Так плыли они и плыли почти не разговаривая, пока, наконец, по правому берегу не показалось Валентиново зимовье. Издалека оно всегда казалось мрачноватым, загадочным, как был загадочен хозяин зимовья Валентин. Валентина уже нет в живых, говорят — сгинул в тайге, ушел подальше от людей и помер, не выдержала душа темных дел молодости, сгорела, загрызла-таки ее совесть, то-то и оно, что совесть даже в поганом человеке — страшная сила, что уж говорить о простых смертных, а Валентин ли не был мощен, красив, таинствен, притягивал к себе, как магнит, и отталкивал от себя, как выстрел пушки. Было дело, встречался с ним Федор, тоже темная оказалась встреча, да Федор вышел из нее как будто с честью.

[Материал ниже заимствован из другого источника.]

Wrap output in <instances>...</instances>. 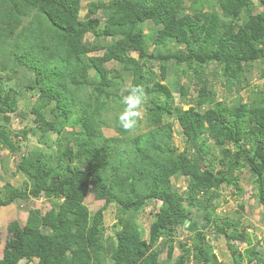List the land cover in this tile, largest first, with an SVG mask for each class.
Masks as SVG:
<instances>
[{
    "label": "trees",
    "instance_id": "obj_1",
    "mask_svg": "<svg viewBox=\"0 0 264 264\" xmlns=\"http://www.w3.org/2000/svg\"><path fill=\"white\" fill-rule=\"evenodd\" d=\"M82 4L0 0V147L18 157L28 183L23 190L4 183L0 207L41 196L50 203L43 214L29 209L23 225H7L0 264H221L212 244L219 237L230 264H264L239 218L217 213L224 188L239 197L243 171L264 211V82L247 81L252 67L264 81V0H89L81 18ZM210 67L236 94L231 106L217 101ZM123 75L146 93L141 133L117 125L122 95L112 80ZM244 88L252 96L243 103ZM21 100L33 116L19 134L22 148L5 128L8 115H26ZM106 115L115 137L101 132ZM172 121L194 151L175 152ZM52 135V153L27 146ZM90 192L104 203L92 216L84 205ZM150 200L159 205L145 240L134 220ZM111 204L120 229L105 238L102 211ZM178 227L194 234L191 245L174 240ZM235 242L246 245L243 254Z\"/></svg>",
    "mask_w": 264,
    "mask_h": 264
},
{
    "label": "rangeland",
    "instance_id": "obj_2",
    "mask_svg": "<svg viewBox=\"0 0 264 264\" xmlns=\"http://www.w3.org/2000/svg\"><path fill=\"white\" fill-rule=\"evenodd\" d=\"M89 0H83V8L81 10V13L79 17H85L86 11L84 10L85 3ZM256 2L257 0H253ZM262 10V7L260 6L257 11ZM150 25L146 24L144 26V31L148 32L150 30ZM88 41H93V38L90 35H87ZM100 45H104V41L101 40L99 42ZM148 46V50H152V46ZM128 52V51H127ZM101 54L100 52L94 53L95 55ZM134 58L136 57V54L133 52L129 53ZM93 55V54H90ZM107 69L112 70L113 66L110 64L104 65ZM214 70V67H210L208 69V75L209 79H211V82L214 84L213 88L217 92V101L231 106L233 104V101L236 99V94L234 91L227 92L226 88L219 84L218 79L213 75L210 74ZM154 75L156 78H158V68H153ZM6 76L5 74L0 73V77ZM88 78L91 80L94 77L93 71L88 72ZM247 81L252 86H259L264 81L259 80L258 78V70L257 68L252 67L249 74L247 75ZM129 83V77L127 75H123V78H113L112 84L115 89L120 90V95H124L123 89L125 86ZM188 83L186 77H182L181 85L186 86ZM28 95L33 96V93H27ZM239 96L241 97L242 102H248L250 97L252 96L251 89H243ZM173 98L176 102L178 100L181 104H178L182 106L184 109H186L189 105L182 102V98L178 97V93H173ZM32 101V100H31ZM19 110H22L23 113H25V116H16L14 114L8 115L10 118L8 120V123L5 125L6 130L9 132L10 137L14 142L17 143L18 146L22 148L23 143H20L21 135H19L23 130L31 128L33 126V116L29 114V108L30 105H27V102L25 100H21L18 104ZM202 109V108H201ZM107 120V124H109V127H101V132L105 137H115L116 132L112 126V121L110 116L104 117ZM143 118V116H142ZM0 122L2 123V119H0ZM172 128L175 132L172 138V144L174 146V150L176 153L181 152L184 149H188L189 151H194L196 146H193L189 143H187L183 138L179 136L181 133V130L177 124L176 121H172ZM147 129L146 125L142 122L139 127L136 128L133 134L141 133ZM56 138V135H52L49 138H45L43 141H37L34 142L32 139L28 140L27 146L28 148L40 152H46V153H52L55 150V144L54 140ZM203 141L207 143H212L210 140L203 139ZM211 156H208L210 158ZM0 161L4 163L5 171L3 172L0 169V190L3 188L4 183H9L11 186L18 188L20 190H23L26 188L28 183L25 181V178L23 175L18 173L16 171V163L18 162V157L11 154L8 150L5 148L0 147ZM201 162L204 165H207L209 161L204 160V158L201 160ZM214 168L218 169L220 166L216 163V160H214ZM240 180H236L237 184L241 187L242 192L238 195L239 197H235L231 195L229 188H224L221 191V194L224 198L223 201H220L219 207L217 209V213L222 216H227L229 218L237 219L239 218V222H241V227L246 229L250 240L253 244L257 245L256 249L258 252L263 254L264 258V211L262 209V206L258 204V202L255 199V193L256 189L253 186V183L251 182V178L249 176V173L246 171H243L241 174ZM173 180V179H172ZM173 183L177 184V182L173 180ZM180 183H182L180 181ZM179 183V185H181ZM178 185V187H179ZM185 186V185H183ZM182 186V187H183ZM184 188V187H183ZM4 198V196L2 195ZM238 201H241L243 204V212H240L238 210ZM84 205L86 206L90 216H92L95 212L102 209L104 206V203L102 200H97L94 198L93 193H89L84 201ZM159 205L158 202L155 201H148L146 206H144L138 214L135 216V224L138 226V228L141 230L143 239L147 240L148 238V232H149V226L154 220V213L156 207ZM38 209L42 214L46 212L50 208V203L48 200L44 199L42 196L37 199H29L25 202L21 201H15L14 203L5 206L0 207V256L2 254V250L4 247V243L6 240V227L7 225L12 221H17L21 225L25 223L26 217L28 215L29 209ZM103 213V223H104V237L113 235L114 231L119 230L120 226L116 225L117 222V216L115 214V207L114 205H109L106 209L102 211ZM174 240H182L184 241V245H191L192 240L190 239L191 236L193 237L194 234H192L190 237L181 229V227H178L176 229V232L174 233ZM212 237L210 235L207 236V240L211 242ZM161 240H159L160 242ZM259 243H258V242ZM212 244L215 248V255L217 256L218 260L221 264H230L232 261L231 255L228 251V248L226 247L225 240L222 237H219L217 239L212 240ZM233 246H237L238 251L240 254H243L244 249L246 248L245 244H239V242L233 243ZM165 252L161 253L159 255V261H162L166 258ZM175 255H177V252L175 251ZM243 262H246V258L243 259ZM189 264H192L191 262ZM254 264V261L253 263Z\"/></svg>",
    "mask_w": 264,
    "mask_h": 264
},
{
    "label": "clouds",
    "instance_id": "obj_3",
    "mask_svg": "<svg viewBox=\"0 0 264 264\" xmlns=\"http://www.w3.org/2000/svg\"><path fill=\"white\" fill-rule=\"evenodd\" d=\"M123 92L120 103L122 108L117 117L118 127L125 133H132L145 113L147 97L142 85L129 82Z\"/></svg>",
    "mask_w": 264,
    "mask_h": 264
}]
</instances>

Кто тогда рядом был с Федором? Даша вот стояла рядом да Леша Ушатый, мужик из их бригады. Подходят они к зимовью, на боку у Федора две тетерки болтаются — вдруг глядь, из-за кедра старик заросший выступил, двустволка на плече, смотрит на них внимательно, поджидает. Подошли. Что-то больно старик подозрителен; слыхали они, правда, охотник-промысловик неподалеку живет, да видать не приходилось пока. Вот, видно, и стакнулись. Разговоры разговаривать Валентин не любил. «Лоботрясы, мало в тайге гадите, к зимовью моему дорогу нашли?!» — и двустволку на них. Федор тоже мужик не промах, крутанул «тозовку», вперил дуло под сердце Валентиново. Постояли. Посмотрели друг на друга. «Пока курок спускаешь, я те две пули в одну дырку загоню!» — ухмыльнулся Валентин; губы его — красные и толстые — мелькнули в бородище. «Ну, моя одна, да летит не мимо!» — не спасовал Федор. «Вам, паршивцам, мало у себя места?!» — «А ты что, хозяин тайги? Нам лицензия дана, имеем право по Таюре промышлять». Постояли еще. Посмотрели. Ружья друг на друга нацелены. «Промышлять! — ухмыльнулся Валентин. — Не трожь слова, в которых не смыслишь. Я бы попромышлял вам здеся, да вижу… не из пужливых, не наложили в штаны. Валентин опустил ружье. «Тоже кое-что видали», — сказал Федор и следом опустил «тозовку». «Ладно, мужики, дичь — бейте, но чтоб пушнину-у!.. Смотри — тронешь, крестись заранее! А уж коли так, ввечеру жду в гости». И с этим скрылся в кедраче. Был — и не был. Как привидение.